I pursued my master’s degree in Rural Community Development at AUB because I had a vision—a dream of returning to the South to cultivate our land, to root myself in the soil of my ancestors. Growing up in Saida, distant from my community, I had always carried a profound longing for connection, a yearning to rediscover a sense of belonging that had eluded me for so long.
In many ways, I know I was fortunate. For the last three years, I lived in Hamra, balancing my work as a Title IX officer at LAU with my graduate studies at AUB. I had hope, I had dreams, and my small home in Beirut was filled with warmth and joy. But that all shattered in September 2024, when the war intensified, and my home was transformed into a refuge for my entire family.

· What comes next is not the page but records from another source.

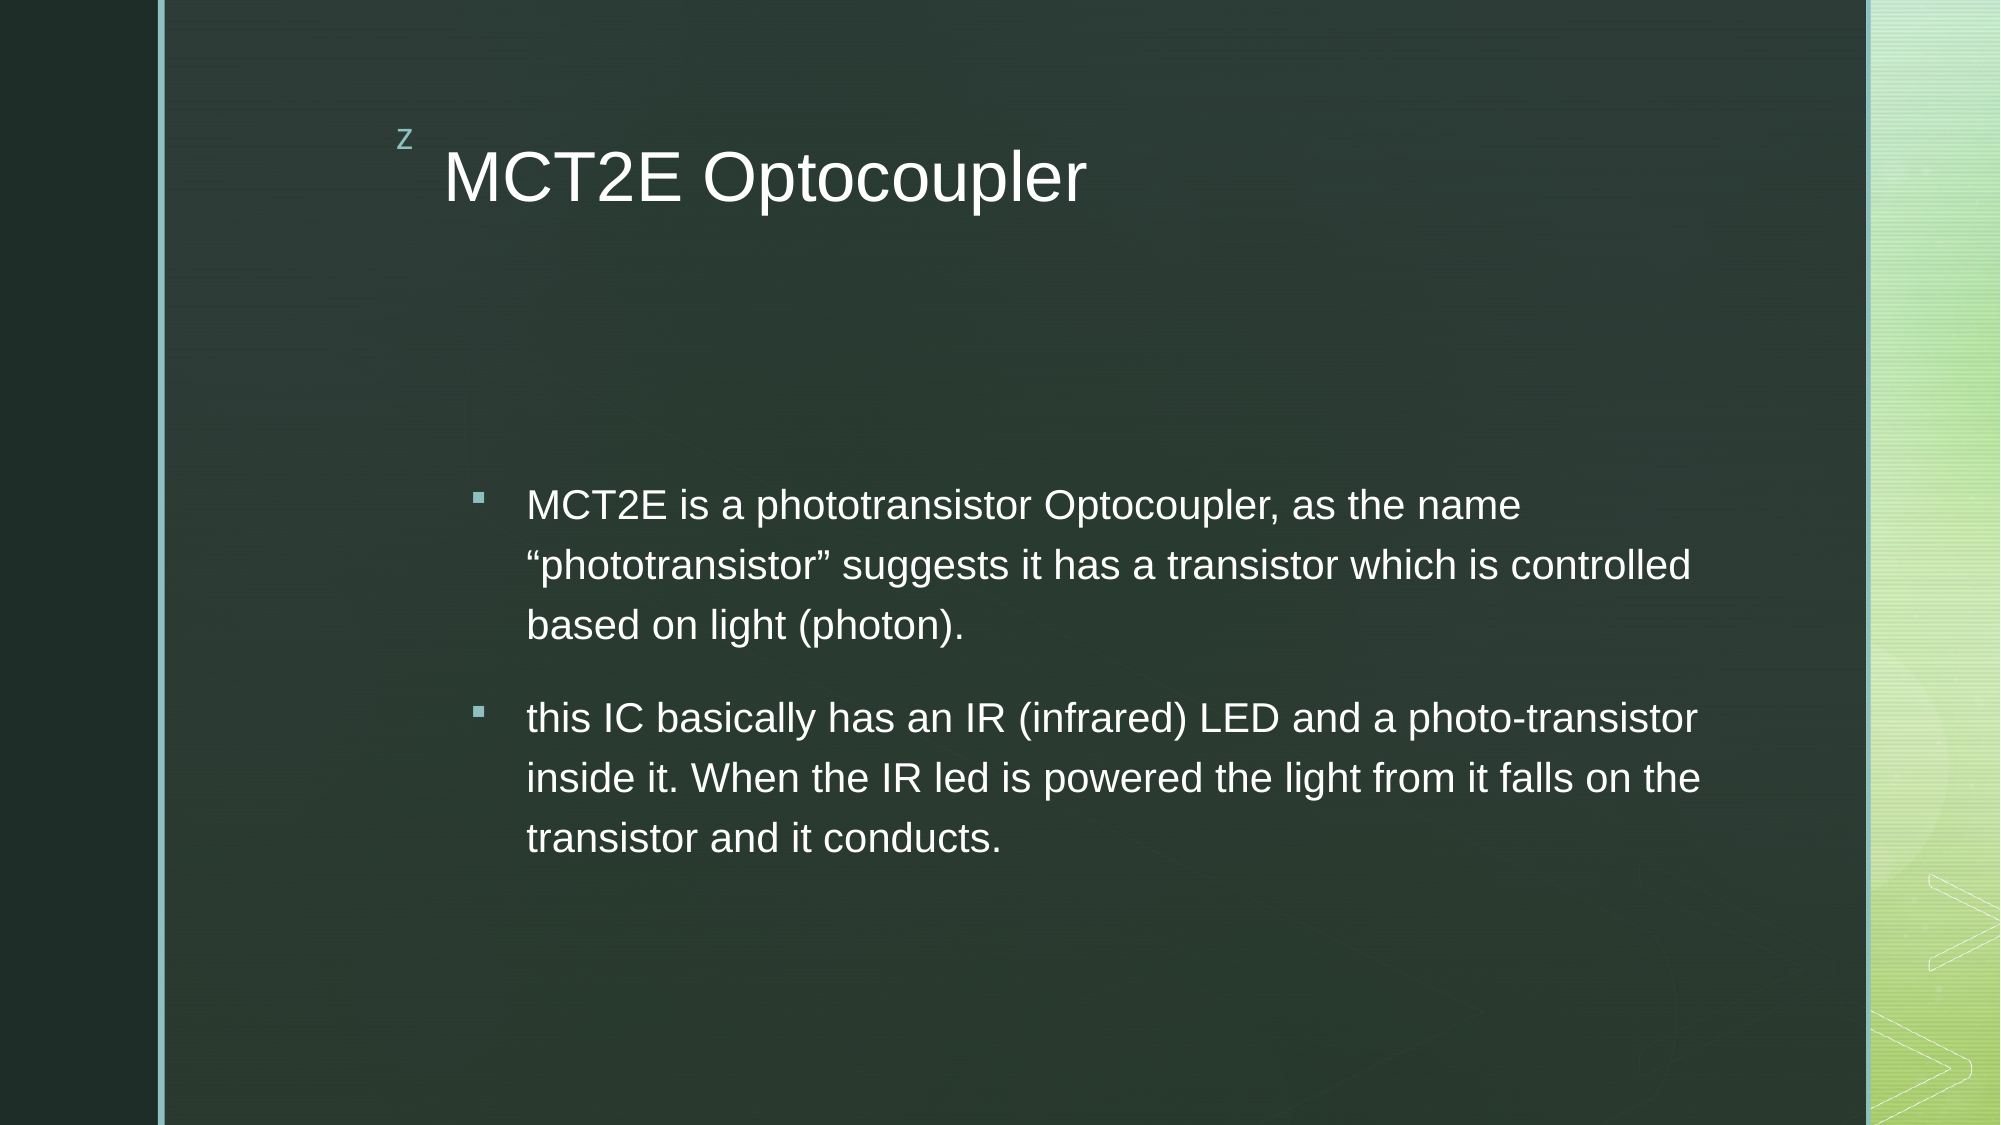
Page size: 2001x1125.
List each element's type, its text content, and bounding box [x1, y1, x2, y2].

picture [1871, 0, 2001, 1125]
list MCT2E is a phototransistor Optocoupler, as the name “phototransistor” suggests it has a transistor which is controlled based on light (photon). this IC basically has an IR (infrared) LED and a photo-transistor inside it. When the IR led is powered the light from it falls on the transistor and it conducts. [454, 336, 1734, 993]
title MCT2E Optocoupler [428, 132, 1734, 310]
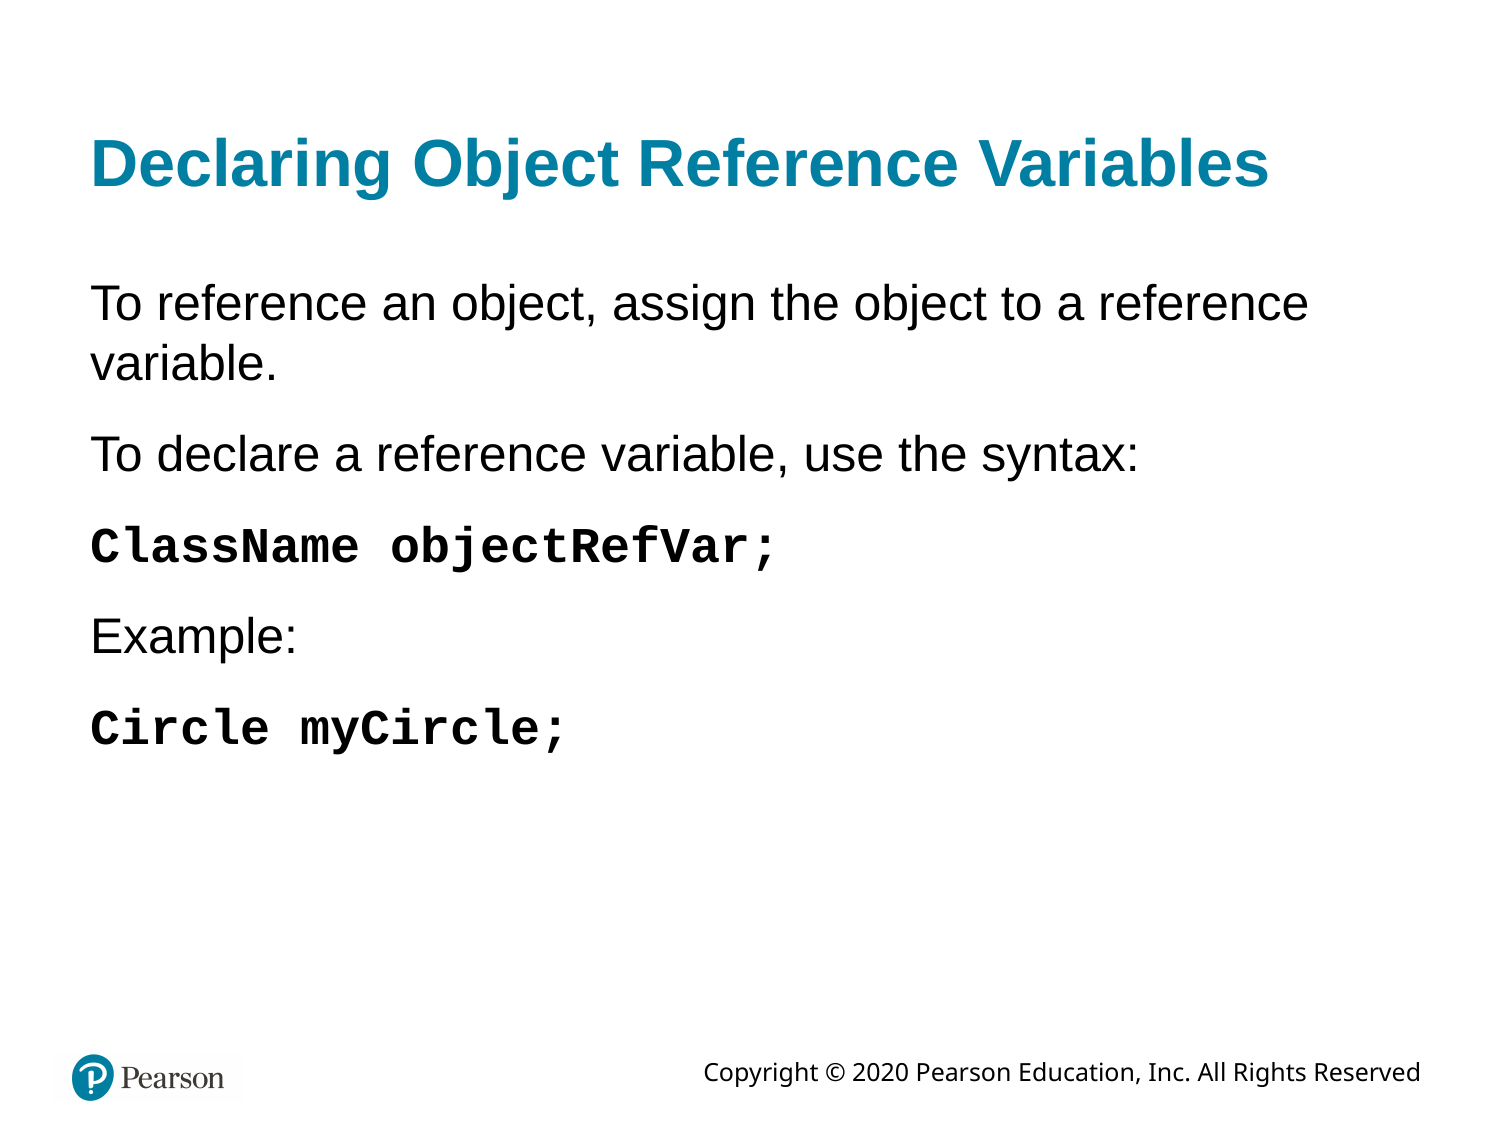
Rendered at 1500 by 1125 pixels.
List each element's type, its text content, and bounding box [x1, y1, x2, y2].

list To reference an object, assign the object to a reference variable. To declare a reference variable, use the syntax: ClassName objectRefVar; Example: Circle myCircle; [75, 255, 1426, 1021]
picture [51, 1053, 245, 1102]
title Declaring Object Reference Variables [75, 35, 1425, 216]
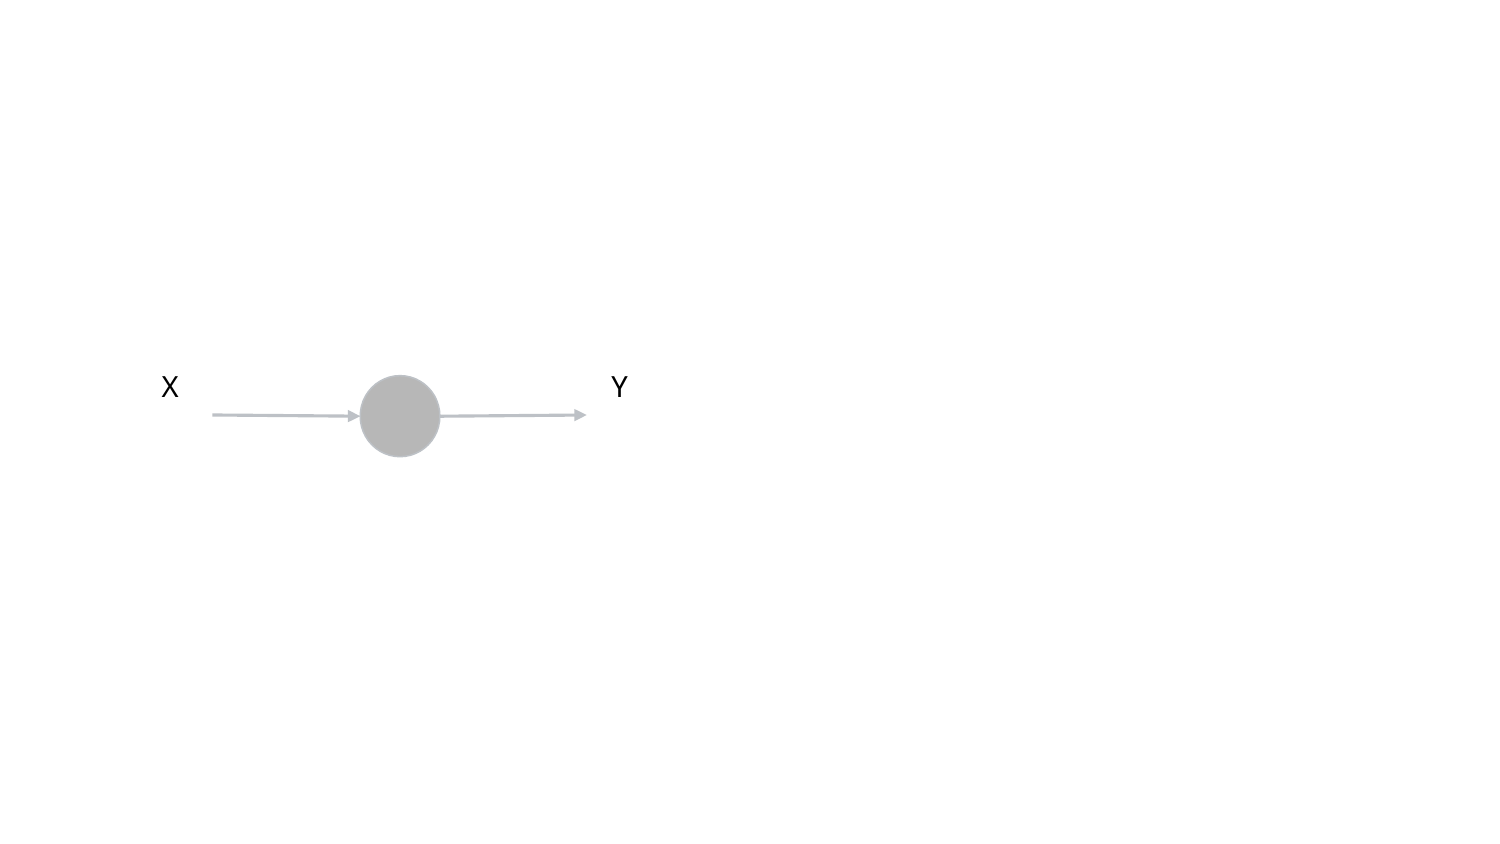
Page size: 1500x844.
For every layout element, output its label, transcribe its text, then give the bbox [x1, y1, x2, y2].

text_box Y [596, 353, 662, 419]
text_box [360, 375, 440, 457]
text_box X [146, 353, 213, 419]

After fleeing to Syria and then Jordan, with the help of private transportation, we found ourselves waiting in Jordan for three days, hoping for a flight to Canada, where my brother had made a life. When I finally reached Canada, the enormity of everything I had endured hit me like a tidal wave. I couldn’t leave the house. I couldn’t sleep. It was as if, for the first time, I had to face the full weight of the misery I had left behind—my extended family still trapped in Lebanon, my friends, my village in the South, and the dream I once had of returning to farm there, the dream that had been the cornerstone of my master’s project.
All of it—gone.
Anxiety doesn’t end when you escape. It truly begins when you do. The secondary trauma, the guilt, the overwhelming flood of emotions from war, fear, and stress—they don’t disappear. In fact, they haunt you even more once you’ve left it all behind.
This was an anonymous submission by a graduate student at the American University of Beirut.